The name game

March 11, 2015
Tamara Petkau |

I’m now in my ninth month of pregnancy, which is hardly the beautiful and magical time magazines and mommy-blogs would lead one to believe that it is. Pregnancy is difficult, magical—yes—but difficult. Part of me feels like the magic slowly wanes with every pregnancy I put my body through, and those not-so-delightful pregnancy symptoms only seem to multiple with every additional child.

Except “nesting.” I have yet to experience the symptom of “nesting,” which, I’ve been told, is a mother’s strong desire to prepare the home for the arrival of Baby.

My pregnancy has corresponded with the pregnancies of several of my friends, some experiencing their first pregnancy, some their second. They seem to have been blessed with the nesting bug. They’ve created baby registries and decorated nurseries. They’ve read books and written birth plans. They’ve stocked their freezers and cleaned their houses. They’ve napped and exercised. They’re acting like me four years ago, even two years ago.

But now, preparation is a luxury I just don’t have time for. My mom attempted to stock my freezer, but I thawed out those dinners for last week’s supper. I attempted to tidy up, but then we had some playdates. We have bedrooms, cloth diapers, and a crib—but they are all currently occupied.

Our little boy will not have the luxury of a space to call his own. He will simply have to join the chaos that is our family and find his own niche in the messy routine we call life. I think he will do just fine, because I know that he will be loved and cared for, no matter what. I’ve come to terms with my lack of preparation. Except in one area:  Baby Boy’s name.

Naming a child is a big deal. There are so many factors to consider. Is the name adorable enough for a child but mature enough for an adult? What will the initials spell out? Does it make them an easy target for playground taunting? Is it unique enough that they won’t be known as “Bob ABC” or worse, “Bob 123”? But is it even a name or just a passing trend? And the biggest hurdle in our house is: can both Hubby and I agree? So far, the answer is no.

My criterion for naming a child is that it has to sound nice. I also try to avoid the Top 100 names and opt for something a little more unique, but I don’t like to stray too far into the wild. Hubby’s main criterion is that there is a story behind the name. So far, we have yet to agree on anything, and when I listen to the names we call each other around the house, I wonder:  is the name really that important?

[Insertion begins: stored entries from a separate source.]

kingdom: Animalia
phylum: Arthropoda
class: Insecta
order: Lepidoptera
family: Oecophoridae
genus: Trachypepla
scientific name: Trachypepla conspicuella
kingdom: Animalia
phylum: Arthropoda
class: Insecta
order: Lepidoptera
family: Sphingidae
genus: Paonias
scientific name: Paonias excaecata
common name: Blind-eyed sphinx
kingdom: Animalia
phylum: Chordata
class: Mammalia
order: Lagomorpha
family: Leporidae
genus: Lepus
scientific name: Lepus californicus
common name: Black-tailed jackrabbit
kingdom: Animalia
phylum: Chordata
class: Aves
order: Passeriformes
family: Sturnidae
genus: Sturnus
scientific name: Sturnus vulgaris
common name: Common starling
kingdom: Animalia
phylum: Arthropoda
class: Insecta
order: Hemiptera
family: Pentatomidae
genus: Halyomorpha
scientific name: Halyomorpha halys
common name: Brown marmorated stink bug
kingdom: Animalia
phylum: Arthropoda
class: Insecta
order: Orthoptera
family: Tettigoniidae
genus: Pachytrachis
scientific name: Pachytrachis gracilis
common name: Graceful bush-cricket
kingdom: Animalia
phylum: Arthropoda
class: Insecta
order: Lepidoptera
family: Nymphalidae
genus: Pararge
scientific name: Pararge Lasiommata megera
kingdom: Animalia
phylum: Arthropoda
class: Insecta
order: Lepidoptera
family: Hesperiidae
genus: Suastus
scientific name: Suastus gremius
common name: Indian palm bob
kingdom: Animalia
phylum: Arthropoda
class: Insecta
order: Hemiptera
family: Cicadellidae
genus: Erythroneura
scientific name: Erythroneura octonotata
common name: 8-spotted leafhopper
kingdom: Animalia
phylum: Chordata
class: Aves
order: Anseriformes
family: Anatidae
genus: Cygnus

In our house, we seldom use formal names. Hubby is a huge fan of nicknames, and over time, he’s won me over to the love and intimacy that nicknames reveal. Boo (whose real name isn’t really Boo) is often called Skiboski, Halo, Shankashinka, Smile, or Bug, to list just a few. These sound random, perhaps even mean, but each one has a little story behind it and was given with love and affection. She responds to all of them proudly. Little E has her own growing collection of nicknames, many bestowed upon her from her older sister, like Ezmo and Smee.

I want Baby Boy to have a name worthy of him, as unique as him, as strong and as capable as him. I want it to be as perfect as he is. I suppose, since we haven’t really met him yet, we’ll just have to wait. After all, there is only so much preparation a person can do.